Early this morning I was awoken by the raucous cackling of ravens in the neighbouring croft and when I ventured out six of these magnificent glossy black winged thugs flew off perching on the fence post further down the croft and audibly angry at the interruption in their proceedings. I discovered my snare had caught the first rabbit of the year, but no Sunday bunny stew for me as the birds had done a truly professional job. I unravelled the cadaver throwing it towards the birds but having had their fill they declined the offering and left it to the next in line, the hoody crows. In nature nothing is wasted.           

Friday, June 1, 2018

The right choice.

I’m spoilt for choice in New Tolsta when it comes to walking but last Sunday I was pleased to have made an early start so that by seven thirty I’d reached the end of the tract out to Loch Diridean. Keeping the far hill of Muirneag dead ahead I would be sure to arrive at the centre of the two bodies of water that go up to make Loch Cloich, (Loch of the stones). The day was set fair with clear blue sky and a pleasant easterly breeze to guarantee a midge free walk. For once I was walking in light shoes rather than wellington boots and so it was important that I watched where my feet might land. Keeping to higher ground does not automatically mean drier ground out here on the great expanse of Lewis moorland. Within the first few minutes of walking I’d put up a pair of red grouse, while the call of the cuckoo back at New Tolsta was still audible on the easterly breeze the bird life out here seemed quiet, perhaps busy sitting on eggs.

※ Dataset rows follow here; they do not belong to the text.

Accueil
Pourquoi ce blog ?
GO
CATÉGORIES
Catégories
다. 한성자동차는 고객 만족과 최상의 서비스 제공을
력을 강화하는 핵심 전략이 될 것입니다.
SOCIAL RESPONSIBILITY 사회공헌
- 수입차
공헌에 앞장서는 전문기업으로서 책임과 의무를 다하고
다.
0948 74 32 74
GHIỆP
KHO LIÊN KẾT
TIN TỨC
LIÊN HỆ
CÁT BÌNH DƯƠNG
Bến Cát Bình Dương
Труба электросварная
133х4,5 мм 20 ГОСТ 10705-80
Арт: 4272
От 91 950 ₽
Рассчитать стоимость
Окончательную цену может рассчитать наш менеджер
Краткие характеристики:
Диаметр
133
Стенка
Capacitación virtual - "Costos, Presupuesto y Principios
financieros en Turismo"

When faced with the enormous scale of these moors my attention is often drawn to the small details of life in such a seemingly inhospitable place. The colour of the moor at this time of year can seem somewhat drab, dead and bleached vegetation in what has been a rather unseasonably dry spring. This made for relatively easy walking which reminded me of snow in that your foot falls through the crisp topping to find the firmer ground beneath. The sphagnum moss has yet to green up but the brilliance of certain growth was reminiscent of those vibrant flecks of colour in the weave of Harris Tweed. There can few places on this earth where the locally produced cloth echoes so closely the landscape from where it originates.
Arriving at the narrow strip of land that divides the two halves of Loch Cloich I noted the alignment of stone outcrops in the water and the reason for its name while other placement of rocks indicated obvious signs of historic human presence, one to form what could be a fish trap and the other a simple walkway over to a tiny island. Skirting the west side of the loch I then headed due north for Loch Scarasdail.
 It had been a few years since I’d been out here to sketch the old shieling. The rusty tin roof was still in place and amongst the signature on the inside I found my own which confirmed five years had passed since last I was here. The day was shaping up to be a scorcher and I was glad I’d decided to head for the moors and not the beach which being a Sunday I was sure would be heaving with people.       
Trudging back eastward to higher ground once again brought the Minch onto the horizon and a clear view all the way to the mainland and the familiar outline of the mountains north of Ullapool. As I made my way homeward I noted the almost constant stream of car heading for the beaches and knew I’d made the right choice.